[Extract provided — start]

Closed joka closed 14 years ago
Hi Joka. Sorry for the slow response, I'm away from home.
\f0 is a standard control word that the RTF reader normally handles. From your example, I'm not sure what problem it's having.
I don't see a way to attach files here, so could you email your whole RTF file to me at brendonh@gmail.com ? I'll figure out what's tripping it up.
Cheers, Brendon
ok fine, and thank you for pyth, it's really nice to have an pythonic rtf reader.
I think I've fixed this (in trunk). Pyth was ignoring font declarations that didn't have a \fcharset. Now they default to the reader's charset (e.g. from the initial \ansi) instead, which I think is the right thing to do -- the spec isn't clear.
It seems to work for your example doc, anyway.
Im using rtf files generated by pandoc. They have a lot of "\f0" control words (no idea why).
/plugins/rtf15/reader.py cannot read these files because of this "\f0" word.
For a general solution, could you skip unknown control words?
Example rtf: {\rtf\ansi\deff0{\fonttbl{\f0\froman Tms Rmn;}{\f1\fdecor Symbol;}{\f2\fswiss Helv;}}{\colortbl;\red0\green0\blue0; \red0\green0\blue255;\red0\green255\blue255;\red0\green255\ blue0;\red255\green0\blue255;\red255\green0\blue0;\red255\ green255\blue0;\red255\green255\blue255;}{\stylesheet{\fs20 \snext0Normal;}}{\info{\author John Doe} {\creatim\yr1990\mo7\dy30\hr10\min48}{\version1}{\edmins0} {\nofpages1}{\nofwords0}{\nofchars0}{\vern8351}}\widoctrl\ftnbj \sectd\linex0\endnhere \pard\plain \fs20 This is plain text.\

[Extract provided — finish]

Can you return the entire thread on the pyth RTF reader and the "\f0" control word, word for word and without changes?

[Listed records — start]

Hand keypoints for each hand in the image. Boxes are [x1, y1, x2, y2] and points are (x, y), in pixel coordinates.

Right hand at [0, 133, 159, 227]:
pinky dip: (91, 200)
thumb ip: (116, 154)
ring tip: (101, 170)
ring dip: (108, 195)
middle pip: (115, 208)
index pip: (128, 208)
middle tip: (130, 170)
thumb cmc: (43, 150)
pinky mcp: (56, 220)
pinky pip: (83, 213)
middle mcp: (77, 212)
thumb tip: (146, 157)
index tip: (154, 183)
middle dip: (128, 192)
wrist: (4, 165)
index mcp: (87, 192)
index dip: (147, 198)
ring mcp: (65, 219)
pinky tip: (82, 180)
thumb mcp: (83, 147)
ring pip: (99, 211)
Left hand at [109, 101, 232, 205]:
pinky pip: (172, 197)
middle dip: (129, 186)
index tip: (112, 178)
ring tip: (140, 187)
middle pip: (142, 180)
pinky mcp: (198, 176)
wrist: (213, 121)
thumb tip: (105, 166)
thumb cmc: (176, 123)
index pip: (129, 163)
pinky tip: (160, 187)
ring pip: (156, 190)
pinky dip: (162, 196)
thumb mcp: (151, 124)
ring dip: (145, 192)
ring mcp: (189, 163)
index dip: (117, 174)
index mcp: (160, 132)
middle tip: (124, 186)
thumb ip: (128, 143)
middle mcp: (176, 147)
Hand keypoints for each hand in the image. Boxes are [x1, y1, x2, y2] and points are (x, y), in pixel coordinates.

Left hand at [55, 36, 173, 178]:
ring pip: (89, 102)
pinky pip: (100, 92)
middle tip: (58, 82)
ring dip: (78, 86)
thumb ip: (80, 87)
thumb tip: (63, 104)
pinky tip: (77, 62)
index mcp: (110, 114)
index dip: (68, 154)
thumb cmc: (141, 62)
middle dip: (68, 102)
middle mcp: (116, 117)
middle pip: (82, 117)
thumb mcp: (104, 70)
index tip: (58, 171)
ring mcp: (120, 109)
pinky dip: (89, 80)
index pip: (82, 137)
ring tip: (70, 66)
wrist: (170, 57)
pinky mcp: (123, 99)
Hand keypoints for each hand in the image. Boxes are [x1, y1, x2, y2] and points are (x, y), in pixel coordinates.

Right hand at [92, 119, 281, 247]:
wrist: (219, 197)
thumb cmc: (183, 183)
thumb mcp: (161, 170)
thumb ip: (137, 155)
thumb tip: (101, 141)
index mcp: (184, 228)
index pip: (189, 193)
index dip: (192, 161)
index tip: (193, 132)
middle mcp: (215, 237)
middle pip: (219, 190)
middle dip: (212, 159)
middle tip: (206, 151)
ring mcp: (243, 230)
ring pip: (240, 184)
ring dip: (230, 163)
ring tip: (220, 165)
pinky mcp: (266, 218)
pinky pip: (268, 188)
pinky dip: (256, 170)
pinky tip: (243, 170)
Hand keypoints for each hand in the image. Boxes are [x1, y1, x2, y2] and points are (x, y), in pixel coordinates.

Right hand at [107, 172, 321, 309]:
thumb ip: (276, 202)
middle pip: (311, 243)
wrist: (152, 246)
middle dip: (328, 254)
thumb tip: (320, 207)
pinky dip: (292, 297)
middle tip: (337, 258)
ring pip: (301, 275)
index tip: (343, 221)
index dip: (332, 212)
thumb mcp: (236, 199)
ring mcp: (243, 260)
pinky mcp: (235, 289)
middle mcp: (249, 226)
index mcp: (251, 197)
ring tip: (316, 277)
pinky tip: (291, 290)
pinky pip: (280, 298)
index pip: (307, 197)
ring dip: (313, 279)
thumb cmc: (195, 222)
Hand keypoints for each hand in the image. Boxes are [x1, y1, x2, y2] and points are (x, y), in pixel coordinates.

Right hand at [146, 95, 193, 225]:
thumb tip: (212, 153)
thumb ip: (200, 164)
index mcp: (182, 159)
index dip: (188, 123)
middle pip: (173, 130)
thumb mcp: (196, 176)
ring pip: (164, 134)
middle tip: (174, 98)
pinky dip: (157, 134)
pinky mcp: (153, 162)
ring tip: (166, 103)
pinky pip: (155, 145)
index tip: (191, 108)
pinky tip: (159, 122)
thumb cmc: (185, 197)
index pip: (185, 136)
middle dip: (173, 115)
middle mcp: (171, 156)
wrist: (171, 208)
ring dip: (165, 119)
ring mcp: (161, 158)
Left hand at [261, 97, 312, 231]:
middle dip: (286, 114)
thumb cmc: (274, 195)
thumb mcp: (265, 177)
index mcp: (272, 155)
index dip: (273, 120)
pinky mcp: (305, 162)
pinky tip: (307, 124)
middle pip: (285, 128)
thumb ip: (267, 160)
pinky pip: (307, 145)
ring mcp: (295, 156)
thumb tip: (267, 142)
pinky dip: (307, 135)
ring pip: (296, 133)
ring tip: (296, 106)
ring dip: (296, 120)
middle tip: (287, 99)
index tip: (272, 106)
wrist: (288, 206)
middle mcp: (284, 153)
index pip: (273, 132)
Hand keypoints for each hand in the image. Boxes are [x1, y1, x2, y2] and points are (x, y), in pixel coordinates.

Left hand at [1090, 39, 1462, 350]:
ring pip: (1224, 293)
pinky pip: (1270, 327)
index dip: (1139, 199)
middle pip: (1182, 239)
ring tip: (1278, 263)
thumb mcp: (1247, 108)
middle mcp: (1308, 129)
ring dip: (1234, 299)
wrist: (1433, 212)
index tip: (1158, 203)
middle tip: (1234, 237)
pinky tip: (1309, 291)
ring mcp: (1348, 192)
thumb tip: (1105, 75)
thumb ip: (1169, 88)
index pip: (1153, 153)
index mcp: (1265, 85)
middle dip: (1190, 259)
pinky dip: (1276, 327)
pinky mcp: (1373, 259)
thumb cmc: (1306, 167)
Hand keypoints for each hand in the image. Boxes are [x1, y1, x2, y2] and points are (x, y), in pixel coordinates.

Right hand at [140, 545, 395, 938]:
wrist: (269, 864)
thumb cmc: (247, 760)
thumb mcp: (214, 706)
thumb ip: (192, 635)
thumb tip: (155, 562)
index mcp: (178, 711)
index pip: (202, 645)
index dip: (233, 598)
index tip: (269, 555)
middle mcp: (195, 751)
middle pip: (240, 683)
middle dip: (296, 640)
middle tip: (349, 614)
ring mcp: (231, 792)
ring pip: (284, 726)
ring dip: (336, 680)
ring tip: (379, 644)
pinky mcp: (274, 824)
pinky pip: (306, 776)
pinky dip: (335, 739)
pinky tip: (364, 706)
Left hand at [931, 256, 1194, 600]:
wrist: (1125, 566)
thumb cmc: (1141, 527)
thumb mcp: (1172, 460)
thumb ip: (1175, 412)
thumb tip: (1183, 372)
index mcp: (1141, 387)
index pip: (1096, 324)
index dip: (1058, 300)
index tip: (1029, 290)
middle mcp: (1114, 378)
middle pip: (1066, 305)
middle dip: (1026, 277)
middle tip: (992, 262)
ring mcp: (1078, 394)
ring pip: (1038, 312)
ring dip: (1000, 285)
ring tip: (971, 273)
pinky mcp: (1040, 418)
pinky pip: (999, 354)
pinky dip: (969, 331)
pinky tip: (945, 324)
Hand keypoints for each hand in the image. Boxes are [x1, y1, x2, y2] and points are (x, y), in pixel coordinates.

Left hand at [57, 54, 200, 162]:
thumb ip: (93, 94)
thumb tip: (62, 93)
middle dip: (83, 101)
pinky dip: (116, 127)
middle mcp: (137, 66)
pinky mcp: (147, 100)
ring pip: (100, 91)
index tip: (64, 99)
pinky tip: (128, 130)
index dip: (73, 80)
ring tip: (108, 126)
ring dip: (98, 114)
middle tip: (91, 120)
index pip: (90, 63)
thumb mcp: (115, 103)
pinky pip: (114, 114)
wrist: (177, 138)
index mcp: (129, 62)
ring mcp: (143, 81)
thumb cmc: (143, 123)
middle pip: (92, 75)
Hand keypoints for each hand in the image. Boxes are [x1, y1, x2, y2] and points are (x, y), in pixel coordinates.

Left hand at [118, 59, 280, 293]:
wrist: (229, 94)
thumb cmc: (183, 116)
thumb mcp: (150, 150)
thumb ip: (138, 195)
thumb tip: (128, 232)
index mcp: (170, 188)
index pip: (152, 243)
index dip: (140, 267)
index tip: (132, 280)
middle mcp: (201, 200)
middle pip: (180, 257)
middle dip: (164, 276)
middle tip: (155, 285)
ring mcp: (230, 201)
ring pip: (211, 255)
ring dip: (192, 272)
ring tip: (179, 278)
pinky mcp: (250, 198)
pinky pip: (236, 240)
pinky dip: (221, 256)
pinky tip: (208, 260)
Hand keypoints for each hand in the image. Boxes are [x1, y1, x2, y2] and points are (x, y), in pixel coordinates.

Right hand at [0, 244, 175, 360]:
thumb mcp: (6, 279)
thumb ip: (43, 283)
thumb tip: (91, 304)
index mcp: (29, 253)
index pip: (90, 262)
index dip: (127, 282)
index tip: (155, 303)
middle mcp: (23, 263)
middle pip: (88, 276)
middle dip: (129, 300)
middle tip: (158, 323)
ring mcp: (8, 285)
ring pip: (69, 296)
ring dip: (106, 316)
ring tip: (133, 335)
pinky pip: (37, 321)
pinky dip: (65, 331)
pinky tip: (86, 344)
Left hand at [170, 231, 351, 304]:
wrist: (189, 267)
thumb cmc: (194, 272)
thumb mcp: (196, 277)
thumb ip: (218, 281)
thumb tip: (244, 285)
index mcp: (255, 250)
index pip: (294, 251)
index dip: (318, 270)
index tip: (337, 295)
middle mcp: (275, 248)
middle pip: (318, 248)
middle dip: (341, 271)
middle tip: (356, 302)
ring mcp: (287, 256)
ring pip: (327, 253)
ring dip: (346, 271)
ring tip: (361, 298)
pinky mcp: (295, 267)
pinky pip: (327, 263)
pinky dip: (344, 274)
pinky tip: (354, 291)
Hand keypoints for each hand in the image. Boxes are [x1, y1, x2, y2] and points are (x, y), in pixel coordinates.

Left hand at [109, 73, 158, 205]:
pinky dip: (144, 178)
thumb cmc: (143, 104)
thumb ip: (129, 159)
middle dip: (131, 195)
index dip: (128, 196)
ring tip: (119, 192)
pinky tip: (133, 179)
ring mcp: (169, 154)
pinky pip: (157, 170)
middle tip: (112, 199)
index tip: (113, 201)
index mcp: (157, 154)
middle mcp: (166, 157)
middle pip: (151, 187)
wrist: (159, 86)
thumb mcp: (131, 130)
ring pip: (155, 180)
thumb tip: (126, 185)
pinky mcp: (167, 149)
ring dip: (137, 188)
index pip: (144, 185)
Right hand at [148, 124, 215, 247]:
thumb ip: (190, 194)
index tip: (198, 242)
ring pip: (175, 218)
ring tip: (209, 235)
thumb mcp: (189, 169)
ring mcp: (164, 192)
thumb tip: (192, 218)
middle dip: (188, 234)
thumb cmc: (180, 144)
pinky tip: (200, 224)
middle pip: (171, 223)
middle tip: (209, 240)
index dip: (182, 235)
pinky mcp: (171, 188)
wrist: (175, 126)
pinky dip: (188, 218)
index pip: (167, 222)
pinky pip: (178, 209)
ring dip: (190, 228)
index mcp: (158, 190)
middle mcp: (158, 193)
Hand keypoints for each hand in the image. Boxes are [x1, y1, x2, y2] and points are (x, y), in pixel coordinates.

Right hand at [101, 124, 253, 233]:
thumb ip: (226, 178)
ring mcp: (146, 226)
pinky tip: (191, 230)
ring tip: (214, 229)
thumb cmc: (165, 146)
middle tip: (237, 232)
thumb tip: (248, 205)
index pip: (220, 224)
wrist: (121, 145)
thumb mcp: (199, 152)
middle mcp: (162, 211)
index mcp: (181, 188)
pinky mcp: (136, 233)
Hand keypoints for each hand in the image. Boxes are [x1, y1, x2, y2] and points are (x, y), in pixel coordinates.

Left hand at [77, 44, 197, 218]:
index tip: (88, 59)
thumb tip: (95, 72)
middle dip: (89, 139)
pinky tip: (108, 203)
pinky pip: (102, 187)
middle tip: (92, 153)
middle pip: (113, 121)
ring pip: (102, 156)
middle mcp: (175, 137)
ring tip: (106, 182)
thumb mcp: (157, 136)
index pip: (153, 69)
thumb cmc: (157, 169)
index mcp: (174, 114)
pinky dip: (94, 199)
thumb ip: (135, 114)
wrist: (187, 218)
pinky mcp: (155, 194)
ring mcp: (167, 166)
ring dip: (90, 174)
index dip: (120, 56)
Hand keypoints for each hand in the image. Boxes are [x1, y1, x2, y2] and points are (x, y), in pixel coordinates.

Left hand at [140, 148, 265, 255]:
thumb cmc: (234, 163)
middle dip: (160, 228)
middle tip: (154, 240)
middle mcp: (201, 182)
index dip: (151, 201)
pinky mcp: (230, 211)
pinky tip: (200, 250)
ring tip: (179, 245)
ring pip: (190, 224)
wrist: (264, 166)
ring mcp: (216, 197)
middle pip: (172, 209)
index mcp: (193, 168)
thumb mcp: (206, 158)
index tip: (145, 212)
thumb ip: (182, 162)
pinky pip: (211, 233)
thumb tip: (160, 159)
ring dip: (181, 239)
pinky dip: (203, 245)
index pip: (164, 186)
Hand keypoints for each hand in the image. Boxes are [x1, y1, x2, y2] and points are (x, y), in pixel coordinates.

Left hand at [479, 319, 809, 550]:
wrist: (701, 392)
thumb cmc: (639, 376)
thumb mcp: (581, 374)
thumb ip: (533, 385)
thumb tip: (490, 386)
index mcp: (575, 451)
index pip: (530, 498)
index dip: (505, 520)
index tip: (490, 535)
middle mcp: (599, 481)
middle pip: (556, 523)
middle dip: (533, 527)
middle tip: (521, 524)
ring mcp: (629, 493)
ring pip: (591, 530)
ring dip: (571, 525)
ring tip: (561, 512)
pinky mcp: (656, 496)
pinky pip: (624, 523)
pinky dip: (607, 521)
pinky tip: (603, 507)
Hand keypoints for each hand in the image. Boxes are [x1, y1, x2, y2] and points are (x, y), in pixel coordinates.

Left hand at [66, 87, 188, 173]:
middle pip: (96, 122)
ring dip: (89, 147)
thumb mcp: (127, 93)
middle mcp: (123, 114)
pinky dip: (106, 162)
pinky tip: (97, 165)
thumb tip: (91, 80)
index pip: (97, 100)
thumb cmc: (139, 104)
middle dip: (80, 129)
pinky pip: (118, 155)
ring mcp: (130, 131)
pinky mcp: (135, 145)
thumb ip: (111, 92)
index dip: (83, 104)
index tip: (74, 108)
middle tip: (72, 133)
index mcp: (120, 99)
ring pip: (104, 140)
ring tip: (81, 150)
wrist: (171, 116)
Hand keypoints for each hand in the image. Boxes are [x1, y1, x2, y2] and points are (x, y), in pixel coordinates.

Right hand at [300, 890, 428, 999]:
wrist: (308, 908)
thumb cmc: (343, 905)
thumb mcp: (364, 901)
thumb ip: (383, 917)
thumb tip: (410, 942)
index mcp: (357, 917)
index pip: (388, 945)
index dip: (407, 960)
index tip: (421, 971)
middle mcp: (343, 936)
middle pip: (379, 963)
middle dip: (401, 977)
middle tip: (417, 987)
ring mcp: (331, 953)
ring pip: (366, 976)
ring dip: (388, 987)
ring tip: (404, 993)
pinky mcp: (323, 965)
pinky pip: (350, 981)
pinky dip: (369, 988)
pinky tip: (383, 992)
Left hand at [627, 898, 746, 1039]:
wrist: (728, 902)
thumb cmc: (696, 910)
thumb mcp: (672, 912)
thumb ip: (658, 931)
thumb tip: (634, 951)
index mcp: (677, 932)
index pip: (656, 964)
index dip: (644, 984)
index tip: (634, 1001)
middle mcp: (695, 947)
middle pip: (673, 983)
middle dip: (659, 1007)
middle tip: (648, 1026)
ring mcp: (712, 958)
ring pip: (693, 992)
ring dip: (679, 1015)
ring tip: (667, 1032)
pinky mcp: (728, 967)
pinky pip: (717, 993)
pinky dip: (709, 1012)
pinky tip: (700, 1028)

[Listed records — finish]

Task response.
Closed joka closed 14 years ago
Hi Joka. Sorry for the slow response, I'm away from home.
\f0 is a standard control word that the RTF reader normally handles. From your example, I'm not sure what problem it's having.
I don't see a way to attach files here, so could you email your whole RTF file to me at brendonh@gmail.com ? I'll figure out what's tripping it up.
Cheers, Brendon
ok fine, and thank you for pyth, it's really nice to have an pythonic rtf reader.
I think I've fixed this (in trunk). Pyth was ignoring font declarations that didn't have a \fcharset. Now they default to the reader's charset (e.g. from the initial \ansi) instead, which I think is the right thing to do -- the spec isn't clear.
It seems to work for your example doc, anyway.
Im using rtf files generated by pandoc. They have a lot of "\f0" control words (no idea why).
/plugins/rtf15/reader.py cannot read these files because of this "\f0" word.
For a general solution, could you skip unknown control words?
Example rtf: {\rtf\ansi\deff0{\fonttbl{\f0\froman Tms Rmn;}{\f1\fdecor Symbol;}{\f2\fswiss Helv;}}{\colortbl;\red0\green0\blue0; \red0\green0\blue255;\red0\green255\blue255;\red0\green255\ blue0;\red255\green0\blue255;\red255\green0\blue0;\red255\ green255\blue0;\red255\green255\blue255;}{\stylesheet{\fs20 \snext0Normal;}}{\info{\author John Doe} {\creatim\yr1990\mo7\dy30\hr10\min48}{\version1}{\edmins0} {\nofpages1}{\nofwords0}{\nofchars0}{\vern8351}}\widoctrl\ftnbj \sectd\linex0\endnhere \pard\plain \fs20 This is plain text.\